I found a very interesting article on how to get started – and what to expect – from Lucene, the Jakarta Apache text search engine library written entirely in Java. The article: “I Love Lucene” was written by Dion Almaer. It discusses how TSS used Lucene to build their search facility. As such it is a clear introduction to what Lucene can do and how you can get going. Their conclusion:
Having said that, we don’t see any reason to move away from Lucene. It has been a pleasure to work with, and is one of the best pieces of open source software that I have personally ever worked with.
TheServerSide search used be a weak link on the site. Now it is a powerhouse. I am constantly using it as Editor, and now manage to find exactly what I want.
Indexing our data is so fast, that we don’t even need to run the incremental build plan that we developed. At one point we mistakenly had an IndexWriter.optimize() call every time we added a document. When we relaxed that to run less frequently we brought down the index time to a matter of seconds. It used to take a LOT longer, even as long as 45 minutes.

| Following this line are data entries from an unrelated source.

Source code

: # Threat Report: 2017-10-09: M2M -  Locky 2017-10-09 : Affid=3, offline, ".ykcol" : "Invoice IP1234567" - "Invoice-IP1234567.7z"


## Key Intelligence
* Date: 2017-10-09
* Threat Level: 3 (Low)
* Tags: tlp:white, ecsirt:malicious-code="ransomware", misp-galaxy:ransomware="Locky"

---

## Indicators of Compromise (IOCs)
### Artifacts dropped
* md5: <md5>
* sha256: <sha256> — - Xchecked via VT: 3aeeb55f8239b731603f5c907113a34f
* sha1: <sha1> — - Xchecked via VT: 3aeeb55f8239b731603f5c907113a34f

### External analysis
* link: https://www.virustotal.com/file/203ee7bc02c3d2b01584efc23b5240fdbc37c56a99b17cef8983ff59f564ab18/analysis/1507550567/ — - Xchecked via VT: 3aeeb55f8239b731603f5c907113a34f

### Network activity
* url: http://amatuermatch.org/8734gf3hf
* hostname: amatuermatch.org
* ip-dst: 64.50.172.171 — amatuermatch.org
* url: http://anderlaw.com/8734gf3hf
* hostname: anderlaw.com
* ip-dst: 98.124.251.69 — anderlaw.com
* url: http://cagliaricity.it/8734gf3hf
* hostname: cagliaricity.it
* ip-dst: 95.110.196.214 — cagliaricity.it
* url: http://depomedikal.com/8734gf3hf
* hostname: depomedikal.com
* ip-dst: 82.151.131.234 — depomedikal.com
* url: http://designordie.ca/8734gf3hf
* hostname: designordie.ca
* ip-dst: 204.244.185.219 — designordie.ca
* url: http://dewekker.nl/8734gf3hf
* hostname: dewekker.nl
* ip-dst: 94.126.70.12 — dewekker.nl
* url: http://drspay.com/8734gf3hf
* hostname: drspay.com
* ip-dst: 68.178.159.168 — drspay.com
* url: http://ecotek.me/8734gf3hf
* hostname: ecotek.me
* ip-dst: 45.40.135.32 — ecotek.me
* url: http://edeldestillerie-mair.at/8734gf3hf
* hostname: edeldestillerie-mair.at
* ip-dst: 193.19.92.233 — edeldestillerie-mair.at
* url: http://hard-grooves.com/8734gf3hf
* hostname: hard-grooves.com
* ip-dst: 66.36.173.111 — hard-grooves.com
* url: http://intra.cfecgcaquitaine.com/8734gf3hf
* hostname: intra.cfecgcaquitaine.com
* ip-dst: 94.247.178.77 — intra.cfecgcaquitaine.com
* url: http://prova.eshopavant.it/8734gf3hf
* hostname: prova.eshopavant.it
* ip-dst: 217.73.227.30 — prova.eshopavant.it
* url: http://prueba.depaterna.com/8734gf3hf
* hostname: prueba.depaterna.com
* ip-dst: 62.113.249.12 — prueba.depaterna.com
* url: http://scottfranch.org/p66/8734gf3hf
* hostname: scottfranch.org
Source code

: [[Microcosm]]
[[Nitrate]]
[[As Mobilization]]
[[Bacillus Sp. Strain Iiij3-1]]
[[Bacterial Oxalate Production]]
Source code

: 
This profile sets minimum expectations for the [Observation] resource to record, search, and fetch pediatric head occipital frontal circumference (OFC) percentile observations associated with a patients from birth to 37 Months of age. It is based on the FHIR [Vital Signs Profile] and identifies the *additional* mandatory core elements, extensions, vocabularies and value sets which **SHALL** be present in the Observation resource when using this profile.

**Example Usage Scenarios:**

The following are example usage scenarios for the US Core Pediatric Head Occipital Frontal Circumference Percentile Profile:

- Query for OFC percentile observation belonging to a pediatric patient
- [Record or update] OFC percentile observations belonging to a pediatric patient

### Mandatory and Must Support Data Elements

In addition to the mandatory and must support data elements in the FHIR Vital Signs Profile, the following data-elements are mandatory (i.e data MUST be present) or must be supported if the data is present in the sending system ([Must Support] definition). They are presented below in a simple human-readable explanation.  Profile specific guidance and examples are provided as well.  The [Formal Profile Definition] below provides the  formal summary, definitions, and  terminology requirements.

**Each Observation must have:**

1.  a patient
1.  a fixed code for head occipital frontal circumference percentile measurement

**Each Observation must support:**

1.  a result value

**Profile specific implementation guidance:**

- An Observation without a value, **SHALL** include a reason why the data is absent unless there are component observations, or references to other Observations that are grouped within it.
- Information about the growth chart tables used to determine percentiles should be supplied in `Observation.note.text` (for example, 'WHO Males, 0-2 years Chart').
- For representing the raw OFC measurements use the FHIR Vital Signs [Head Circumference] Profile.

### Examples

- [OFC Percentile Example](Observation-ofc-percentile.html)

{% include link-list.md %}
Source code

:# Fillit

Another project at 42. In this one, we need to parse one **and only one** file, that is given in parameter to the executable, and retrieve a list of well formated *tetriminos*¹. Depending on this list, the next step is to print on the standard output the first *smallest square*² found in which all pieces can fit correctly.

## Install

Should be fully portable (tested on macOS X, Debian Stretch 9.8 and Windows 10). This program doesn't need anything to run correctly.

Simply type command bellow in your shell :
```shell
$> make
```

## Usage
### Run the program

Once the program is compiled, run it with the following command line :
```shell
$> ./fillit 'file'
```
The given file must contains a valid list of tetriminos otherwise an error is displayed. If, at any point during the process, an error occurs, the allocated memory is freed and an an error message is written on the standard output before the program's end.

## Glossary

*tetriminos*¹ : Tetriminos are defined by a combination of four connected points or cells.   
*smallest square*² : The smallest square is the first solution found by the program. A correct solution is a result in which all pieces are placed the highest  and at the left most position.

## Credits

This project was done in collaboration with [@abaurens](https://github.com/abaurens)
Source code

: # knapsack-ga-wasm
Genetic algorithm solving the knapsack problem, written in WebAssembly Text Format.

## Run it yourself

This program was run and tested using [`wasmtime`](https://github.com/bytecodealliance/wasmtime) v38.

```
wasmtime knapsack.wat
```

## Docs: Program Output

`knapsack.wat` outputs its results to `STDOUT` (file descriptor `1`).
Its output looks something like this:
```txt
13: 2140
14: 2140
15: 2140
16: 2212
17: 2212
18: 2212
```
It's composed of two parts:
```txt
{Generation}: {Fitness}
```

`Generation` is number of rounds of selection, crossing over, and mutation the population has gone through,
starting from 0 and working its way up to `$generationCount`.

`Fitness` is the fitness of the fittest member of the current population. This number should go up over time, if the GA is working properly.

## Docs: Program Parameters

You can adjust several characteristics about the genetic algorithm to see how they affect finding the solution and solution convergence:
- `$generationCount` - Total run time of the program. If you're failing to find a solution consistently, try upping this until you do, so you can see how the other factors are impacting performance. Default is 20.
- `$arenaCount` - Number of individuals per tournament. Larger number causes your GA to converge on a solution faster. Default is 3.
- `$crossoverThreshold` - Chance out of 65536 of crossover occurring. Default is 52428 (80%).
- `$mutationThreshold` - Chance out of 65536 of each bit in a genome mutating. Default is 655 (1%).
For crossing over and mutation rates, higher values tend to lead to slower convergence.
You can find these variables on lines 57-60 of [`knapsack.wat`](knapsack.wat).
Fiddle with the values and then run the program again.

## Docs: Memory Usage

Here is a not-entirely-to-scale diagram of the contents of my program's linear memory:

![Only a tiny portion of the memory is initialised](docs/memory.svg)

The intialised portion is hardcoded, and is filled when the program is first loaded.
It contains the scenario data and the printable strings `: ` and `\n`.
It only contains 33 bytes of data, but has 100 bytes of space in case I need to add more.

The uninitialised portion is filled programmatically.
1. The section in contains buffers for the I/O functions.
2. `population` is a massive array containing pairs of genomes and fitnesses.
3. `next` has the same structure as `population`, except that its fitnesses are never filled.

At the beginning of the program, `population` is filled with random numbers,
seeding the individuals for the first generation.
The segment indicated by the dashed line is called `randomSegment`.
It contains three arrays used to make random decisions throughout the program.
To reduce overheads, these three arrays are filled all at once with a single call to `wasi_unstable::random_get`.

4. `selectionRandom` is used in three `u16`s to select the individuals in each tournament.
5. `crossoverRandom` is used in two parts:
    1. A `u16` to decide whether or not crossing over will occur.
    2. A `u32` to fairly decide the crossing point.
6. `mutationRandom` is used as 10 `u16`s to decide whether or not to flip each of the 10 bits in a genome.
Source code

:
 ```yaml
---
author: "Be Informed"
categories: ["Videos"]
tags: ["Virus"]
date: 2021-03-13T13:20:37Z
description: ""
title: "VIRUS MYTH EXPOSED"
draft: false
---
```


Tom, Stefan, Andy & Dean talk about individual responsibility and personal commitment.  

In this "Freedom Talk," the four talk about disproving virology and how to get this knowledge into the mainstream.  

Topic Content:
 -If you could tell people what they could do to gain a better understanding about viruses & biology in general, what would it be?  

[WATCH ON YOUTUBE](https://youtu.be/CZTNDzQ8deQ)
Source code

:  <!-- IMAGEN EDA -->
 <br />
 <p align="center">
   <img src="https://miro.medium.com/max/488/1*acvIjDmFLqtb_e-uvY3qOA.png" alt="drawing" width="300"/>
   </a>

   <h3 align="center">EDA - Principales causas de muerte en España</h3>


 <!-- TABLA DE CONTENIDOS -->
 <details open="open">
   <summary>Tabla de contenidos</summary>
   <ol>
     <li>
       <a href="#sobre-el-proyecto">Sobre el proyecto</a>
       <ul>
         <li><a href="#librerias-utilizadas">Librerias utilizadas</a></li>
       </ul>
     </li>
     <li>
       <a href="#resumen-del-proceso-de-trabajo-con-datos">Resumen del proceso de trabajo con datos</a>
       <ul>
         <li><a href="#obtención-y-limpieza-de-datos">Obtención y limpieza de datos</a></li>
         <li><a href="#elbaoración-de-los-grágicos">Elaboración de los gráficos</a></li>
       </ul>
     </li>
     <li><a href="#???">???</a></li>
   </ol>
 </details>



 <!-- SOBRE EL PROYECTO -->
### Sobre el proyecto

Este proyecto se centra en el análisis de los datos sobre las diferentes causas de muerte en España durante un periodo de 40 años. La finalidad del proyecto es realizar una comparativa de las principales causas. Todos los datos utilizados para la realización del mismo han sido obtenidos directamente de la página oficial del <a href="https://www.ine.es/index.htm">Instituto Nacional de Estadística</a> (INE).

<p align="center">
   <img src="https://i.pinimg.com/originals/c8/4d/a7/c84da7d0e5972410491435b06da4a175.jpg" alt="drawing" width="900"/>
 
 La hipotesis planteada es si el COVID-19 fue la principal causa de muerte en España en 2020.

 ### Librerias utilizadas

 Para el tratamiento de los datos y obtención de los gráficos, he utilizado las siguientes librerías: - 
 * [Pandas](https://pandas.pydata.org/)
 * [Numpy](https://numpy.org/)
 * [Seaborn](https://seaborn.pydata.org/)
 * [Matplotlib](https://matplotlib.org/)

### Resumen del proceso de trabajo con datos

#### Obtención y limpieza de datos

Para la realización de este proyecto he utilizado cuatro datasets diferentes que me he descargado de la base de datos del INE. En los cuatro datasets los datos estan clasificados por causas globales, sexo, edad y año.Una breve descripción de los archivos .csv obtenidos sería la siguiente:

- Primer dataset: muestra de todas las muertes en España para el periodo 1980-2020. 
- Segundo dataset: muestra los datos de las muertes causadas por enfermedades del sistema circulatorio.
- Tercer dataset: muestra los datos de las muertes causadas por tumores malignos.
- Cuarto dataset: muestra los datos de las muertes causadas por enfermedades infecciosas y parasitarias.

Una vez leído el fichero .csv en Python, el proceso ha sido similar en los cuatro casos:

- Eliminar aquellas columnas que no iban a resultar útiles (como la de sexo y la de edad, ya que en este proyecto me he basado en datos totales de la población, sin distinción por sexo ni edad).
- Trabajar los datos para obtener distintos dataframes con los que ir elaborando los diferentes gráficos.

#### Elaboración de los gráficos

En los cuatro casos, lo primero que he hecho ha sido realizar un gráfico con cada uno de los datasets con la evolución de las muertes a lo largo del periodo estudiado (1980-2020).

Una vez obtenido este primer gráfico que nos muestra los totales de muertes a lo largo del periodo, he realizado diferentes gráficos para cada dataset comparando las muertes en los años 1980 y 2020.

So to recap: We have gained relevance, speed, and power with this approach. We can tweak the way we index and search our content with little effort.
Thanks SO much to the entire Lucene team.
Note that Lucene can be used in any Java application that wants to search through text that can be presented through interfaces that Lucene understands, not just web-applications. Jakarta Lucene is a high-performance, full-featured text search engine library written entirely in Java. It is a technology suitable for nearly any application that requires full-text search, especially cross-platform. Jakarta Lucene is an open source project available for free download from Apache Jakarta.
I hope we will have an opportunity to try out Lucene one of these days; it seems fun to work with. At the same time: most of our data is in the database and whenever Oracle is on site, Oracle Text gives probably even better functionality.
Resources
See here for the Lucene Home page on Jakarta Apache
A tutorial on Lucene: Lucene Tutorial By Steven J. Owens
Other Lucene articles – Lucene Resources on Jakarta
Based on my experience with Lucene, I work as an architect for a large publishing company so we have a lot of content. I can say that the performance of using Lucene as a searchengine is more than well for over 100 concurrent users using an index based on a several thousands of documents. Also benchmarks that are shown over here :
http://jakarta.apache.org/lucene/docs/benchmarks.html give good and even better results.
Currently we don’t put a lof of effort in optimizing our indexes simply because I think “early optimization is the root of much evil.” (well actually Knuth said that and I’m just repeating him ) We just make out indexes domain specific and we try to optimize the indexes when it is useful, for example every 10 minutes when a batch job of documents is added to the index.
Furthermore it could be nice to know that there exists an OS lucene index search engine http://www.getopt.org/luke/ which we use to do a quick search on some index, from a developers point of view. The application is actually a thinlet which is a technology I like to support, but that is another topic.
Also what I would like to add to your post is that one core part of Lucene is about breaking up a text into useful words, which is the actual analyzing of a text. And as you can imagine there is some relationship between analyzing the text and finding results. Lucene provides some basic analyzers that are useful and can be language specific, but they are very basic.
Currenlty I’m trying to find out which analyzers gives me enough power so that I can find words based on an onthology.
I think it should be possible in some way.